● Provided text:
------------------------------------
Current Linux kernel already gurantees calibration is skipped for
processors that can report TSC frequency by CPUID or MSR. However, the
delayed calibration is still not skipped for these CPUID/MSR capable
processors. The new flag X86_FEATURE_TSC_KNOWN_FREQ added by this patch
will gurantee the delayed calibration is skipped.

Signed-off-by: Bin Gao <[email protected]>
---
arch/x86/include/asm/cpufeatures.h | 1 +
arch/x86/kernel/tsc.c | 11 ++++++++++-
arch/x86/kernel/tsc_msr.c | 6 ++++++
arch/x86/platform/intel-mid/mfld.c | 7 +++++--
arch/x86/platform/intel-mid/mrfld.c | 6 ++++--
5 files changed, 26 insertions(+), 5 deletions(-)

diff --git a/arch/x86/include/asm/cpufeatures.h b/arch/x86/include/asm/cpufeatures.h
index 1188bc8..2df6e86 100644
--- a/arch/x86/include/asm/cpufeatures.h
+++ b/arch/x86/include/asm/cpufeatures.h
@@ -106,6 +106,7 @@
#define X86_FEATURE_APERFMPERF ( 3*32+28) /* APERFMPERF */
#define X86_FEATURE_EAGER_FPU ( 3*32+29) /* "eagerfpu" Non lazy FPU restore */
#define X86_FEATURE_NONSTOP_TSC_S3 ( 3*32+30) /* TSC doesn't stop in S3 state */
+#define X86_FEATURE_TSC_KNOWN_FREQ ( 3*32+31) /* TSC has known frequency */

/* Intel-defined CPU features, CPUID level 0x00000001 (ecx), word 4 */
#define X86_FEATURE_XMM3 ( 4*32+ 0) /* "pni" SSE-3 */
diff --git a/arch/x86/kernel/tsc.c b/arch/x86/kernel/tsc.c
index 46b2f41..aed2dc3 100644
--- a/arch/x86/kernel/tsc.c
+++ b/arch/x86/kernel/tsc.c
@@ -702,6 +702,15 @@ unsigned long native_calibrate_tsc(void)
}
}

+ setup_force_cpu_cap(X86_FEATURE_TSC_KNOWN_FREQ);
+
+ /*
+ * For Atom SoCs TSC is the only reliable clocksource.
------------------------------------
● Pixel coordinate listings:
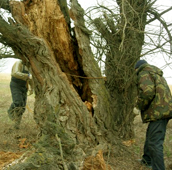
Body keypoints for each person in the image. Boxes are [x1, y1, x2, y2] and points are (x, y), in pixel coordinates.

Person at [135, 59, 172, 170]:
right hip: (162, 112)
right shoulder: (155, 74)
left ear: (137, 68)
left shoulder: (144, 73)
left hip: (158, 113)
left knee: (155, 143)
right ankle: (146, 160)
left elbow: (147, 92)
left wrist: (139, 105)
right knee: (150, 137)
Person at [8, 60, 34, 129]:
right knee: (18, 102)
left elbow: (30, 78)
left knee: (22, 107)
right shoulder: (19, 63)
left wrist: (32, 88)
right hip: (16, 85)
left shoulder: (30, 66)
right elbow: (15, 73)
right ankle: (10, 111)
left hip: (24, 86)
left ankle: (16, 125)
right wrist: (27, 76)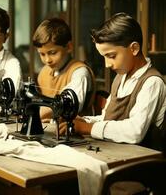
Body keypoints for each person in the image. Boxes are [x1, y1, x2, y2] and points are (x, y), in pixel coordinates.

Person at [60, 13, 166, 152]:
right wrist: (83, 121)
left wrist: (88, 128)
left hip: (144, 165)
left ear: (134, 48)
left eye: (111, 56)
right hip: (120, 156)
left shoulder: (152, 82)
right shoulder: (120, 78)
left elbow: (135, 131)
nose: (107, 65)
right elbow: (107, 119)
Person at [33, 17, 95, 122]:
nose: (47, 60)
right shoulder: (44, 72)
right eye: (42, 54)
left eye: (52, 53)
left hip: (77, 132)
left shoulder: (79, 72)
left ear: (69, 47)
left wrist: (36, 114)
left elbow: (70, 104)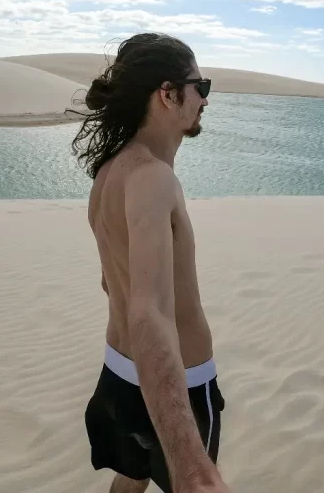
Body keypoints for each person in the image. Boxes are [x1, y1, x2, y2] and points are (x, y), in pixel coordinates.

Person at [70, 33, 229, 493]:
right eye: (202, 86)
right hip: (177, 384)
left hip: (119, 375)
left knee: (131, 476)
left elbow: (110, 282)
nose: (205, 99)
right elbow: (149, 312)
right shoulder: (153, 178)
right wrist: (193, 469)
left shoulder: (109, 174)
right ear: (168, 94)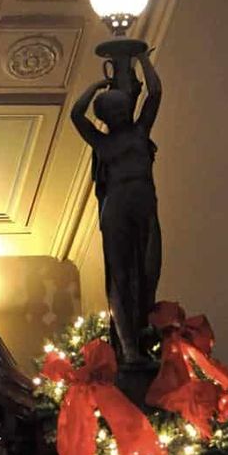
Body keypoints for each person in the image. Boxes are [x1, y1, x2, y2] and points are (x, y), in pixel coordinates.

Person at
------------------------------------
● List of tasks:
[1] List every file path that the TSC calibration patch reports as changed in its summary of modified files.
[2] Carry on with the TSC calibration patch from its last line by writing the next lines of the diff.
These rows have nothing to do with the TSC calibration patch.

● Answers below:
[1]
arch/x86/include/asm/cpufeatures.h
arch/x86/kernel/tsc.c
arch/x86/kernel/tsc_msr.c
arch/x86/platform/intel-mid/mfld.c
arch/x86/platform/intel-mid/mrfld.c

[2]
+ * Mark TSC reliable so no watchdog on it.
+ */
+ if (boot_cpu_data.x86_model == INTEL_FAM6_ATOM_GOLDMONT)
+ setup_force_cpu_cap(X86_FEATURE_TSC_RELIABLE);
+
return crystal_khz * ebx_numerator / eax_denominator;
}

@@ -1286,7 +1295,7 @@ static int __init init_tsc_clocksource(void)
* Trust the results of the earlier calibration on systems
* exporting a reliable TSC.
*/
- if (boot_cpu_has(X86_FEATURE_TSC_RELIABLE)) {
+ if (boot_cpu_has(X86_FEATURE_TSC_KNOWN_FREQ)) {
clocksource_register_khz(&clocksource_tsc, tsc_khz);
return 0;
}
diff --git a/arch/x86/kernel/tsc_msr.c b/arch/x86/kernel/tsc_msr.c
index 0fe720d..8c33292 100644
--- a/arch/x86/kernel/tsc_msr.c
+++ b/arch/x86/kernel/tsc_msr.c
@@ -100,5 +100,11 @@ unsigned long cpu_khz_from_msr(void)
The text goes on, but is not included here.